I use them constantly. And the rest of you?


----------



## Coco (Jun 17, 2010)

Yep =P I am a _punner_ ! Hahaha ._.


----------



## PulpFictionFan (Jul 12, 2010)

I find myself using these constantly. If I didn't frequently dream, use figurative language, or such, I'd stop flexing my intuitivity and start going the highway to hell--->the highway to becoming an S! Then since I'm a J, if I stopped being intuitive, then I'd become an SJ and that would be intolerable! :angry:


----------



## ertertwert (Jun 5, 2010)

I love the use of metaphors or anything that is ambiguous.


----------



## jasonm (May 24, 2010)

All the time :wink: I find them very useful in helping others see things the way I do.


----------



## Nomenclature (Aug 9, 2009)

Who doesn't? It's another lens for the scope to my internal ramblings. :wink:


----------



## Caelum (May 27, 2010)

Yes! I use them especially when I want to validate how other people feel. A friend might struggle in putting their feelings into words, so I attempt to metaphorize what I think they feel. Other times I might just be staring out blankly and begin to mumble out the things I see... in metaphors of course.


----------



## bluemaverick (Jul 7, 2010)

Oh man, ALL THE TIME.
Why? BECAUSE IT IS AWESOME.


----------



## LeafStew (Oct 17, 2009)

Yep, yep.

I love to use the same word in different context in the same sentence to mix people up.


----------



## GailStrife (Jul 31, 2010)

I use them a lot in writing, or if I'm having a deep discussion with someone. I would use metaphors and such in lighter, every day conversation, but I'm afraid people would just think I'm weird. I hate when someone asks me what I'm thinking about because then i need to pull back from all the analogies and metaphors going on in my mind and state the root of what i was thinking about and then it always sounds so bland.


----------



## GailStrife (Jul 31, 2010)

Coco said:


> Yep =P I am a _punner_ ! Hahaha ._.


My brother and I love having conversations that involves some bad punning. the fact that we both know it's lame only makes it that much more fun


----------



## wjs (May 6, 2010)

not so much puns, but i use simile, metaphor, and analogy allll the time as I find comparing one thing to something else to be the best way to really explain it

this is fine with my enfp girlfriend but i feel like i kinda lose my estp best friend when i do it. haha


----------



## SlowPoke68 (Apr 26, 2010)

I'm sure they all avoid that like the plague.
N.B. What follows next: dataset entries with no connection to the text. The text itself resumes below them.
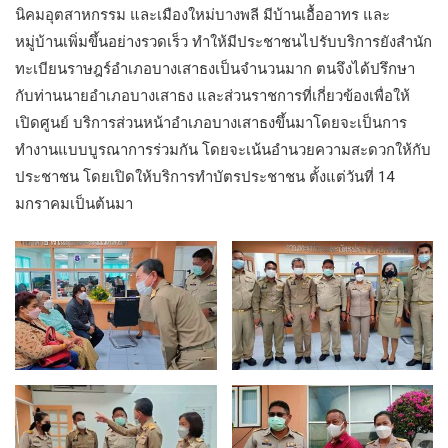
นิคมอุตสาหกรรม และเมืองใหม่บางพลี มีบ้านเอื้ออาทร และ
หมู่บ้านเพิ่มขึ้นอย่างรวดเร็ว ทำให้มีประชาชนไปรับบริการยังสำนัก
ทะเบียนราษฎร์อำเภอบางเสาธงเป็นจำนวนมาก ตนจึงได้ปรึกษา
กับท่านนายอำเภอบางเสาธง และส่วนราชการที่เกี่ยวข้องเพื่อให้
เปิดศูนย์ บริการส่วนหน้าอำเภอบางเสาธงขึ้นมาโดยจะเป็นการ
ทำงานแบบบูรณาการร่วมกัน โดยจะเน้นอำนวยความสะดวกให้กับ
ประชาชน โดยเปิดให้บริการทำบัตรประชาชน ตั้งแต่วันที่ 14
มกราคมเป็นต้นมา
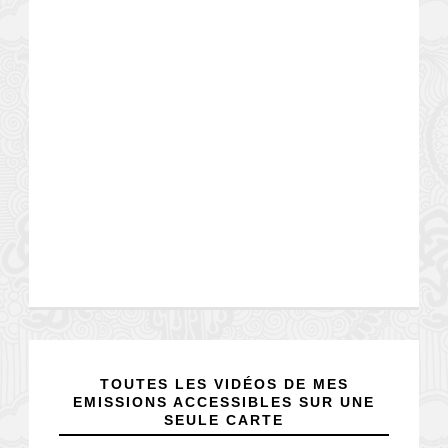
TOUTES LES VIDÉOS DE MES
EMISSIONS ACCESSIBLES SUR UNE
SEULE CARTE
For the INFP discourse is a fearsome dragon rampant, perched on a high redoubt.


----------



## Bote (Jun 16, 2010)

I use them often in writing, but when discussing something I tend to explain things in the simplest manner I can.

However my fascination with symbolic language led me to even pursue a profession which deals with it (semantics).:tongue:


----------



## Blue Heart (Aug 15, 2009)

I find I use them more with my NF friends and family. I use analogies and metaphors the most, often times it is the only way I seem to be able to get across what is in my mind. For me it's kind of like beaming down, instead of getting in that slow 'ol shuttle craft and flying all the way down to the planet surface...


----------



## cappuccinocool (Aug 7, 2010)

Apparently I'm not logical or rational enough to analyze my speaking patterns so I wouldn't know. 


INFP 4 lyfe!!!


----------



## Jojo (Jul 5, 2010)

It is a necessity for me. I would be like a fish out of water if I use them.


----------



## Mutatio NOmenis (Jun 22, 2009)

I naturally think in them, so it's actually natural for me to make them without even trying, much to the chagrin of the S majority.


----------



## myosotis (Jun 30, 2010)

Yes absolutely. Sometimes too much. Annoys the heck out of my non-nerdy friends. hehe.


----------



## rowingineden (Jun 23, 2010)

Of course! I really dig playing with words and language in general, though. In a single sentence I may use multiple languages, use metaphor, puns, cultural and historical references, hand gestures, facial expressions, vocal tone, onomatopoeias, homophones, all of it at once! I'm a very expressive and effective speaker most of the time. Even if people don't get every point in the sentence, they get the main point, and those rare people who get all the little subtleties are very appreciative of my style of communication.


----------